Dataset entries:
════════════════
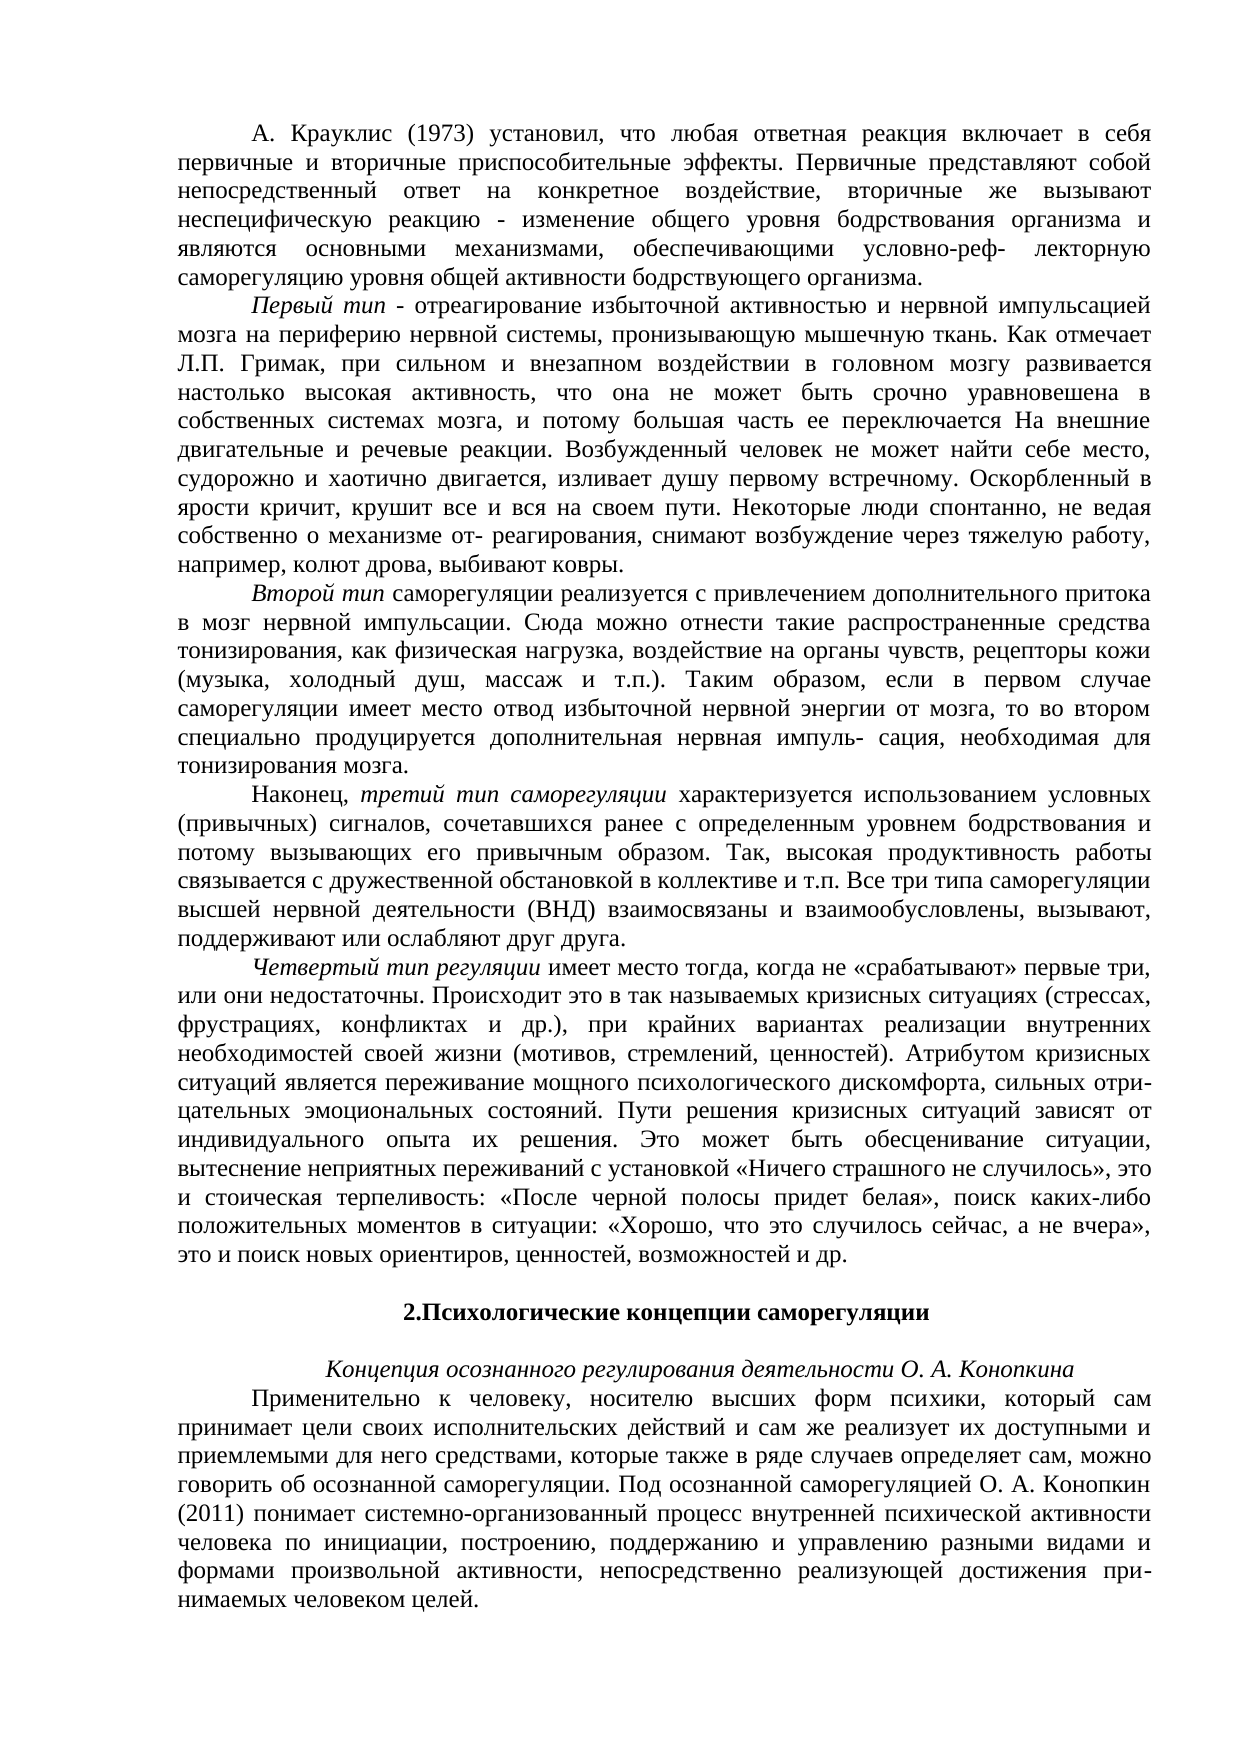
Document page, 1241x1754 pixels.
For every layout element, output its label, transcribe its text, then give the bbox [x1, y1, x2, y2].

text Второй тип саморегуляции реализуется с привлечением дополнительного притока в мозг нервной импульсации. Сюда можно отнести такие распространенные средства тонизирования, как физическая нагрузка, воздействие на органы чувств, рецепторы кожи (музыка, холодный душ, массаж и т.п.). Таким образом, если в первом случае саморегуляции имеет место отвод избыточной нервной энергии от мозга, то во втором специально продуцируется дополнительная нервная импуль- сация, необходимая для тонизирования мозга. [177, 578, 1152, 779]
text Применительно к человеку, носителю высших форм психики, который сам принимает цели своих исполнительских действий и сам же реализует их доступными и приемлемыми для него средствами, которые также в ряде случаев определяет сам, можно говорить об осознанной саморегуляции. Под осознанной саморегуляцией О. А. Конопкин (2011) понимает системно-организованный процесс внутренней психической активности человека по инициации, построению, поддержанию и управлению разными видами и формами произвольной активности, непосредственно реализующей достижения принимаемых человеком целей. [177, 1383, 1152, 1613]
text 2.Психологические концепции саморегуляции [177, 1297, 1152, 1326]
text Наконец, третий тип саморегуляции характеризуется использованием условных (привычных) сигналов, сочетавшихся ранее с определенным уровнем бодрствования и потому вызывающих его привычным образом. Так, высокая продуктивность работы связывается с дружественной обстановкой в коллективе и т.п. Все три типа саморегуляции высшей нервной деятельности (ВНД) взаимосвязаны и взаимообусловлены, вызывают, поддерживают или ослабляют друг друга. [177, 779, 1152, 952]
text Концепция осознанного регулирования деятельности О. А. Конопкина [177, 1354, 1152, 1383]
text Четвертый тип регуляции имеет место тогда, когда не «срабатывают» первые три, или они недостаточны. Происходит это в так называемых кризисных ситуациях (стрессах, фрустрациях, конфликтах и др.), при крайних вариантах реализации внутренних необходимостей своей жизни (мотивов, стремлений, ценностей). Атрибутом кризисных ситуаций является переживание мощного психологического дискомфорта, сильных отрицательных эмоциональных состояний. Пути решения кризисных ситуаций зависят от индивидуального опыта их решения. Это может быть обесценивание ситуации, вытеснение неприятных переживаний с установкой «Ничего страшного не случилось», это и стоическая терпеливость: «После черной полосы придет белая», поиск каких-либо положительных моментов в ситуации: «Хорошо, что это случилось сейчас, а не вчера», это и поиск новых ориентиров, ценностей, возможностей и др. [177, 952, 1152, 1268]
text А. Крауклис (1973) установил, что любая ответная реакция включает в себя первичные и вторичные приспособительные эффекты. Первичные представляют собой непосредственный ответ на конкретное воздействие, вторичные же вызывают неспецифическую реакцию - изменение общего уровня бодрствования организма и являются основными механизмами, обеспечивающими условно-реф- лекторную саморегуляцию уровня общей активности бодрствующего организма. [177, 118, 1152, 291]
text Первый тип - отреагирование избыточной активностью и нервной импульсацией мозга на периферию нервной системы, пронизывающую мышечную ткань. Как отмечает Л.П. Гримак, при сильном и внезапном воздействии в головном мозгу развивается настолько высокая активность, что она не может быть срочно уравновешена в собственных системах мозга, и потому большая часть ее переключается На внешние двигательные и речевые реакции. Возбужденный человек не может найти себе место, судорожно и хаотично двигается, изливает душу первому встречному. Оскорбленный в ярости кричит, крушит все и вся на своем пути. Некоторые люди спонтанно, не ведая собственно о механизме от- реагирования, снимают возбуждение через тяжелую работу, например, колют дрова, выбивают ковры. [177, 291, 1152, 578]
════════════════
TO-DO ITEM
In the records above, collect each line with "деятельности".

SOLUTION FOR THIS PROBLEM
text Наконец, третий тип саморегуляции характеризуется использованием условных (привычных) сигналов, сочетавшихся ранее с определенным уровнем бодрствования и потому вызывающих его привычным образом. Так, высокая продуктивность работы связывается с дружественной обстановкой в коллективе и т.п. Все три типа саморегуляции высшей нервной деятельности (ВНД) взаимосвязаны и взаимообусловлены, вызывают, поддерживают или ослабляют друг друга. [177, 779, 1152, 952]
text Концепция осознанного регулирования деятельности О. А. Конопкина [177, 1354, 1152, 1383]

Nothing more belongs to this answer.